This is the function that feeds appsrc. It will be called by GLib at times and rates which are out of our control, but we know that we will disable it when its job is done (when the queue in appsrc is full).

Its first task is to create a new buffer with a given size (in this example, it is arbitrarily set to 1024 bytes) with gst_buffer_new_and_alloc().

We count the number of samples that we have generated so far with the CustomData.num_samples variable, so we can time-stamp this buffer using the GST_BUFFER_TIMESTAMP macro in GstBuffer.

Since we are producing buffers of the same size, their duration is the same and is set using the GST_BUFFER_DURATION in GstBuffer.

gst_util_uint64_scale() is a utility function that scales (multiply and divide) numbers which can be large, without fear of overflows.

In order access the memory of the buffer you first have to map it with gst_buffer_map(), which will give you a pointer and a size inside the GstMapInfo structure which gst_buffer_map() will populate on success. Be careful not to write past the end of the buffer: you allocated it, so you know its size in bytes and samples.

We will skip over the waveform generation, since it is outside the scope of this tutorial (it is simply a funny way of generating a pretty psychedelic wave).

/* Push the buffer into the appsrc */
g_signal_emit_by_name (data->app_source, "push-buffer", buffer, &ret);

/* Free the buffer now that we are done with it */
gst_buffer_unref (buffer);

Note that there is also gst_app_src_push_buffer() as part of the gstreamer-app-1.0 library, which is perhaps a better function to use to push a buffer into appsrc than the signal emission above, because it has a proper type signature so it's harder to get wrong. However, be aware that if you use gst_app_src_push_buffer() it will take ownership of the buffer passed instead, so in that case you won't have to unref it after pushing.

Once we have the buffer ready, we pass it to appsrc with the push-buffer action signal (see information box at the end of Playback tutorial 1: Playbin usage), and then gst_buffer_unref() it since we no longer need it.

Saved entries:
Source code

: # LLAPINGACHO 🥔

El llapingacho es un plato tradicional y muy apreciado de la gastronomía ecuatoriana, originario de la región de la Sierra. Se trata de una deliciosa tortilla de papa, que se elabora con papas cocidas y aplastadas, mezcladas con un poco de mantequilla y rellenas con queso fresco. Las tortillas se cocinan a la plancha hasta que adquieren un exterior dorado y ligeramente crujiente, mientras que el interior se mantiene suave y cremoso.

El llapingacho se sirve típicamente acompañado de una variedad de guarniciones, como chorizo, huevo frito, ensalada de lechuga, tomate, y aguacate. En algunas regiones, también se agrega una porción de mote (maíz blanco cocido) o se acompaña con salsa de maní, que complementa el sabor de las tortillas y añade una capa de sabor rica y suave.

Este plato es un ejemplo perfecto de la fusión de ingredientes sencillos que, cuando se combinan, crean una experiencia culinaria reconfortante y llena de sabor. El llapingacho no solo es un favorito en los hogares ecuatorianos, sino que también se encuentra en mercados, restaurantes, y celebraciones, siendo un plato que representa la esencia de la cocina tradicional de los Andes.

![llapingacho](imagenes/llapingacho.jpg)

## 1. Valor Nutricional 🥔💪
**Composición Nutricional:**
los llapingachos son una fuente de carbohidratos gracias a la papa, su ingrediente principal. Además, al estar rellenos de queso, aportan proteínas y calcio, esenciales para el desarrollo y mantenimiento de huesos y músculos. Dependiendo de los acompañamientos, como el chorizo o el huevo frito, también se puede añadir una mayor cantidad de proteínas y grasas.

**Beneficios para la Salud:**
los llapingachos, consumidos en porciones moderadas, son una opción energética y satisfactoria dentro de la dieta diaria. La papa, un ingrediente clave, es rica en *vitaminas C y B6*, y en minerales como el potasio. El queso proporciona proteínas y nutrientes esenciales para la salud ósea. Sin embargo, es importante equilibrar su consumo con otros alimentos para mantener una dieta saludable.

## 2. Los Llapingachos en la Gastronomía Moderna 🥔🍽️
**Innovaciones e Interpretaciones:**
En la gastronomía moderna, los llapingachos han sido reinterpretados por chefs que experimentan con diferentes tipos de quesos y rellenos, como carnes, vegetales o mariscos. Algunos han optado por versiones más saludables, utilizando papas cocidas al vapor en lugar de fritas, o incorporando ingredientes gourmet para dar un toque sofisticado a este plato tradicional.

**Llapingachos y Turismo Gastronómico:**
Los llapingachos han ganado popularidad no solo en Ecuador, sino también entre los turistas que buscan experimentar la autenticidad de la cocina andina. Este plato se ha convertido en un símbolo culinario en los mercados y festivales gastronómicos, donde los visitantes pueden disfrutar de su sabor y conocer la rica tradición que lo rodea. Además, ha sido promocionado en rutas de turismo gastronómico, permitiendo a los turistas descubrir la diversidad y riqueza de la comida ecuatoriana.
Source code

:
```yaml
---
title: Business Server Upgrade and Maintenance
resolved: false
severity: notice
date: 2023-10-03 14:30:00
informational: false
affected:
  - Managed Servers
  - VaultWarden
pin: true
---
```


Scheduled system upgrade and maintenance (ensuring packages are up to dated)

Work required: Proceed with the appsrc tutorial text, writing on from its last sentence.

Reply to the task:
/* The appsink has received a buffer */
static GstFlowReturn new_sample (GstElement *sink, CustomData *data) {
  GstSample *sample;
  /* Retrieve the buffer */
  g_signal_emit_by_name (sink, "pull-sample", &sample);
  if (sample) {
    /* The only thing we do in this example is print a * to indicate a received buffer */
    g_print ("*");
    gst_sample_unref (sample);
    return GST_FLOW_OK;
  }
  return GST_FLOW_ERROR;
}

Finally, this is the function that gets called when the appsink receives a buffer. We use the pull-sample action signal to retrieve the buffer and then just print some indicator on the screen.

Note that there is also gst_app_src_pull_sample() as part of the gstreamer-app-1.0 library, which is perhaps a better function to use to pull a sample/buffer out of an appsink than the signal emission above, because it has a proper type signature so it's harder to get wrong.

In order to get to the data pointer we need to use gst_buffer_map() just like above, which will populate a GstMapInfo helper struct with a pointer to the data and the size of the data in bytes. Don't forget to gst_buffer_unmap() the buffer again when done with the data.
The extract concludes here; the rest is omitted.